Rechtliche Grund­lage dieser Ver­mu­tung: unbekan­nt. Ergeb­nisse des Gesprächs waren die Forderun­gen keine weit­eren Per­so­n­en ins Gebäude zu lassen und das Gebäude punkt 23:00Uhr eigen­ständig zu räu­men — andern­falls müsse die Polizei dies übernehmen (auf ihre Art und Weise ver­ste­ht sich) – so funk­tion­iert also Deeskala­tion… Ob dies bei jun­gen Men­schen Ver­ständ­nis für polizeiliche Maß­nah­men und den Glauben an Rechtsstaatlichkeit bestärkt, darf an dieser Stelle bezweifelt wer­den. Selb­stre­dend waren die Besucher_Innen sauer. Sauer über ein Ordungsamt, dass unter faden­scheini­gen Vor­wän­den eine ver­di­ente “Freitag-Nacht”-Veranstaltung belästigt. Dazu ein Bedro­hungsszenario durch per­ma­nente Polizeipräsenz. Das alles wirft kein gutes Licht auf diese Stadt und
ihrem Umgang mit den berechtigten Forderun­gen junger Men­schen nach sozialem Aus­tausch und lebendi­ger (Jugend)Kultur. Uns war klar, dass wir an dieser Stelle zu ein­er Reak­tion gek­itzelt wer­den soll­ten, die eine polizeiliche Räu­mung der Ver­anstal­tung legit­emieren würde. Denn wer sein Spielzeug auf­fährt, ste­ht nicht gerne mehrere Stun­den in der Kälte. Da muss auch mal Abwech­selung her. Wir woll­ten unsere Besucher_Innen ein­er solchen Gefahr nicht aus­set­zen und die Strate­gie von Ord­nungsamt und Polizei sollte nicht so plumb aufge­hen. Zäh­neknirschend brachen wir die Ver­anstal­tung ab, denn wichtig ist nicht diese eine Ver­anstal­tung, son­dern die Kon­ti­nu­ität von alter­na­tiv­er Jugend­kul­tur. Klis­chees und Steil­vor­la­gen von betrunk­e­nen, ran­dalieren­den Jugendlichen wer­den wir nicht bedi­enen. Doch das heisst nicht, dass wir uns diese Schika­nen ein­fach so gefall­en lassen. Ein solch­es Auftreten der “Ord­nungskräfte” muss vor Ort scharf kri­tisiert werden.

Und für uns ist klar:
Im Vor­feld der Nazide­mo am 27.03.2010 sollen junge Antifaschist_Innen eingeschüchtert wer­den und Struk­turen beleuchtet wer­den. Lei­der liefer­ten wir keine Gründe für einen Ein­satz á la “Gefahr im Verzug”. Der Abend endete also ohne “weit­ere Zwischenfälle”.Doch die Krim­i­nal­isierungsver­suche wer­den weit­er gehen und sind bere­its angekündigt: Am kom­menden Don­ner­stag soll es nun einen Besich­tung­ster­min des gesamten Gebäudes ein­schließlich Bewohner_Innen Etage geben. Formell ist das alles, wie auch die Ver­mu­tun­gen über Brand­schutzbes­tim­mungen gedeckt und “berechtigt”, warum regen wir uns also so auf? Weil wir nicht an Zufälle glauben und weil Repres­sion sich immer unpoli­tisch gibt. Es ist ja alles nur zu unserem Schutz und zu unser­er
Sicher­heit…

Wir glauben nicht an den guten Willen in unserem Sinne, denn wir wis­sen selb­st was gut für uns ist. Darüber hin­aus füllen sich Nazis durch solch­es Auftreten bestärkt in ihrem Handeln.

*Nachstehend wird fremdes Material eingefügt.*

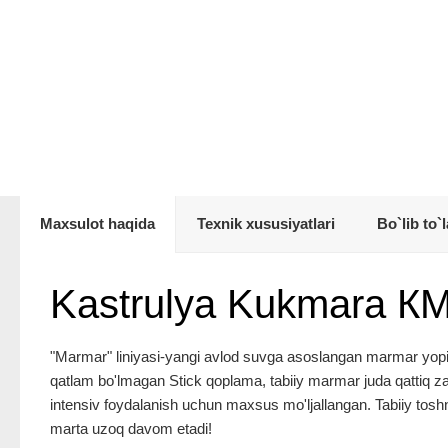
Maxsulot haqida
Texnik xususiyatlari
Bo`lib to`l
Kastrulya Kukmara К
"Marmar" liniyasi-yangi avlod suvga asoslangan marmar yopish
qatlam bo'lmagan Stick qoplama, tabiiy marmar juda qattiq zarr
intensiv foydalanish uchun maxsus mo'ljallangan. Tabiiy toshn
marta uzoq davom etadi!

Wir rufen euch auf die Sache weit­er zu ver­fol­gen und öffentlich zu thematisieren!

Nur eine bre­ite Öffentlichkeit ist in der Lage der­ar­ti­gen Krim­i­nal­isierungsver­suchen einen Riegel vorzuschieben.

Für eine lebendi­ge, antifaschis­tis­che Jugendkultur!